◆ **Assigned task**: Review the material line by line. Identify and copy every line that contains the string "Vietnam".

◆ **Records to use**:

######

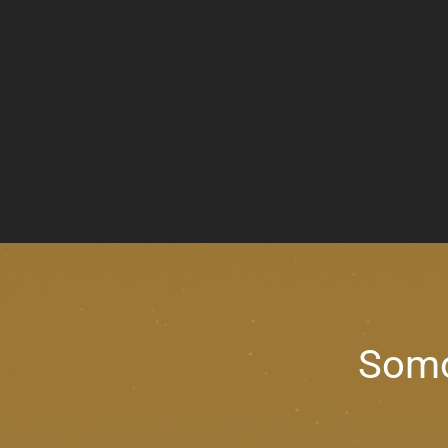
Somos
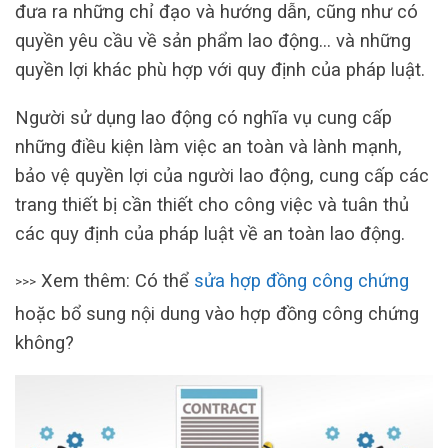
đưa ra những chỉ đạo và hướng dẫn, cũng như có
quyền yêu cầu về sản phẩm lao động… và những
quyền lợi khác phù hợp với quy định của pháp luật.
Người sử dụng lao động có nghĩa vụ cung cấp
những điều kiện làm việc an toàn và lành mạnh,
bảo vệ quyền lợi của người lao động, cung cấp các
trang thiết bị cần thiết cho công việc và tuân thủ
các quy định của pháp luật về an toàn lao động.
Xem thêm: Có thể
sửa hợp đồng công chứng
>>>
hoặc bổ sung nội dung vào hợp đồng công chứng
không?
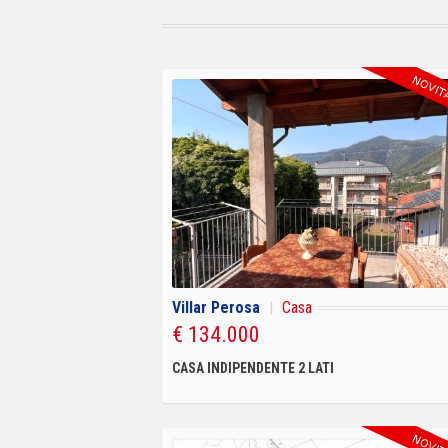
Villar Perosa
|
Casa
€ 134.000
CASA INDIPENDENTE 2 LATI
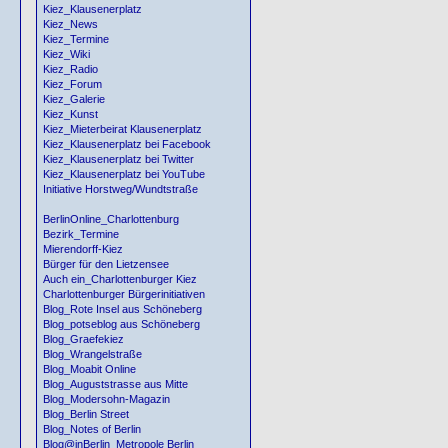
Kiez_Klausenerplatz
Kiez_News
Kiez_Termine
Kiez_Wiki
Kiez_Radio
Kiez_Forum
Kiez_Galerie
Kiez_Kunst
Kiez_Mieterbeirat Klausenerplatz
Kiez_Klausenerplatz bei Facebook
Kiez_Klausenerplatz bei Twitter
Kiez_Klausenerplatz bei YouTube
Initiative Horstweg/Wundtstraße
BerlinOnline_Charlottenburg
Bezirk_Termine
Mierendorff-Kiez
Bürger für den Lietzensee
Auch ein_Charlottenburger Kiez
Charlottenburger Bürgerinitiativen
Blog_Rote Insel aus Schöneberg
Blog_potseblog aus Schöneberg
Blog_Graefekiez
Blog_Wrangelstraße
Blog_Moabit Online
Blog_Auguststrasse aus Mitte
Blog_Modersohn-Magazin
Blog_Berlin Street
Blog_Notes of Berlin
Blog@inBerlin_Metropole Berlin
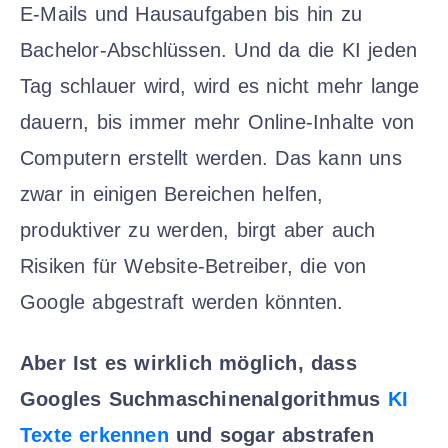
E-Mails und Hausaufgaben bis hin zu
Bachelor-Abschlüssen. Und da die KI jeden
Tag schlauer wird, wird es nicht mehr lange
dauern, bis immer mehr Online-Inhalte von
Computern erstellt werden. Das kann uns
zwar in einigen Bereichen helfen,
produktiver zu werden, birgt aber auch
Risiken für Website-Betreiber, die von
Google abgestraft werden könnten.
Aber Ist es wirklich möglich, dass
Googles Suchmaschinenalgorithmus
KI
Texte erkennen
und sogar abstrafen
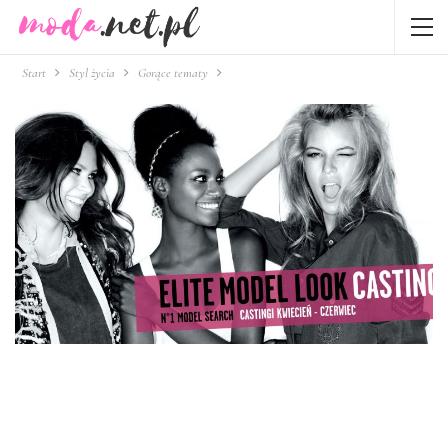
Start
Styl życia
Gorące tematy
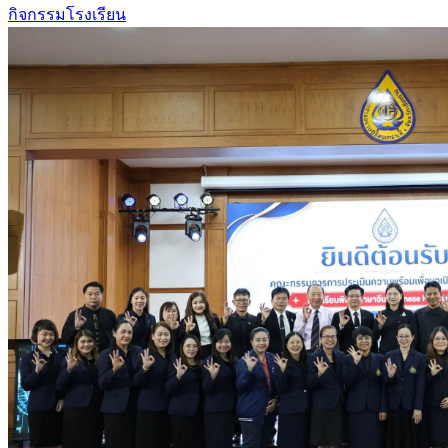
กิจกรรมโรงเรียน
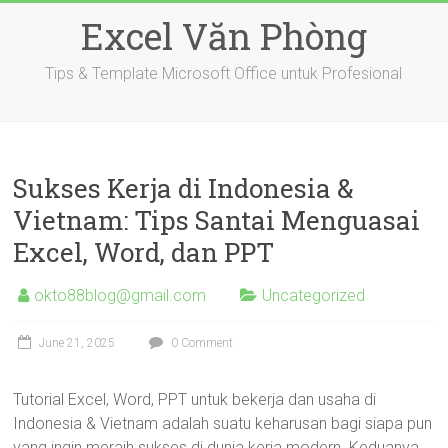
Skip
Excel Văn Phòng
to
content
Tips & Template Microsoft Office untuk Profesional
Sukses Kerja di Indonesia &
Vietnam: Tips Santai Menguasai
Excel, Word, dan PPT
okto88blog@gmail.com
Uncategorized
June 21, 2025
0 Comment
Tutorial Excel, Word, PPT untuk bekerja dan usaha di
Indonesia & Vietnam adalah suatu keharusan bagi siapa pun
yang ingin meraih sukses di dunia kerja modern. Keduanya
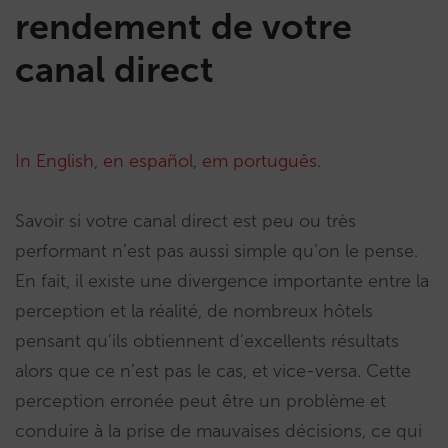
rendement de votre
canal direct
In English
,
en español
,
em português
.
Savoir si votre canal direct est peu ou très
performant n’est pas aussi simple qu’on le pense.
En fait, il existe une divergence importante entre la
perception et la réalité, de nombreux hôtels
pensant qu’ils obtiennent d’excellents résultats
alors que ce n’est pas le cas, et vice-versa. Cette
perception erronée peut être un problème et
conduire à la prise de mauvaises décisions, ce qui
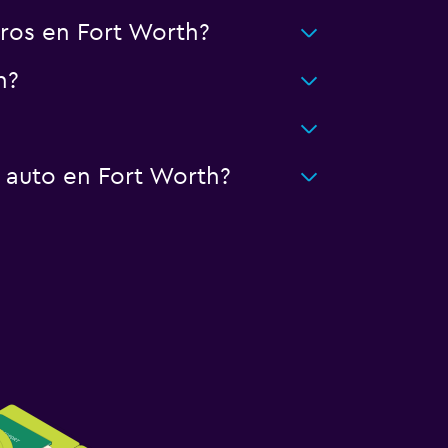
ros en Fort Worth?
h?
 auto en Fort Worth?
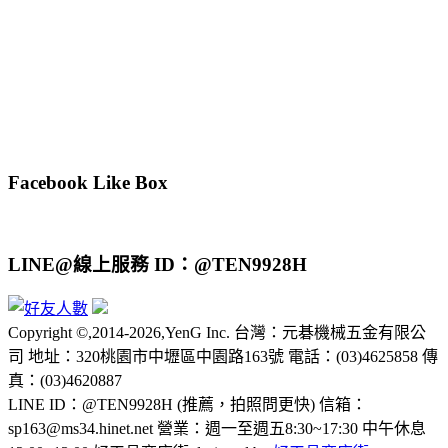
Facebook Like Box
LINE@線上服務 ID：@TEN9928H
Copyright ©,2014-2026,YenG Inc. 台灣：元碁機械五金有限公
司 地址：320桃園市中壢區中園路163號 電話：(03)4625858 傳
真：(03)4620887
LINE ID：@TEN9928H (推薦，拍照問更快) 信箱：
sp163@ms34.hinet.net 營業：週一至週五8:30~17:30 中午休息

######

◆ **Reply to the exercise**:
Vietnam: Tips Santai Menguasai
Indonesia & Vietnam adalah suatu keharusan bagi siapa pun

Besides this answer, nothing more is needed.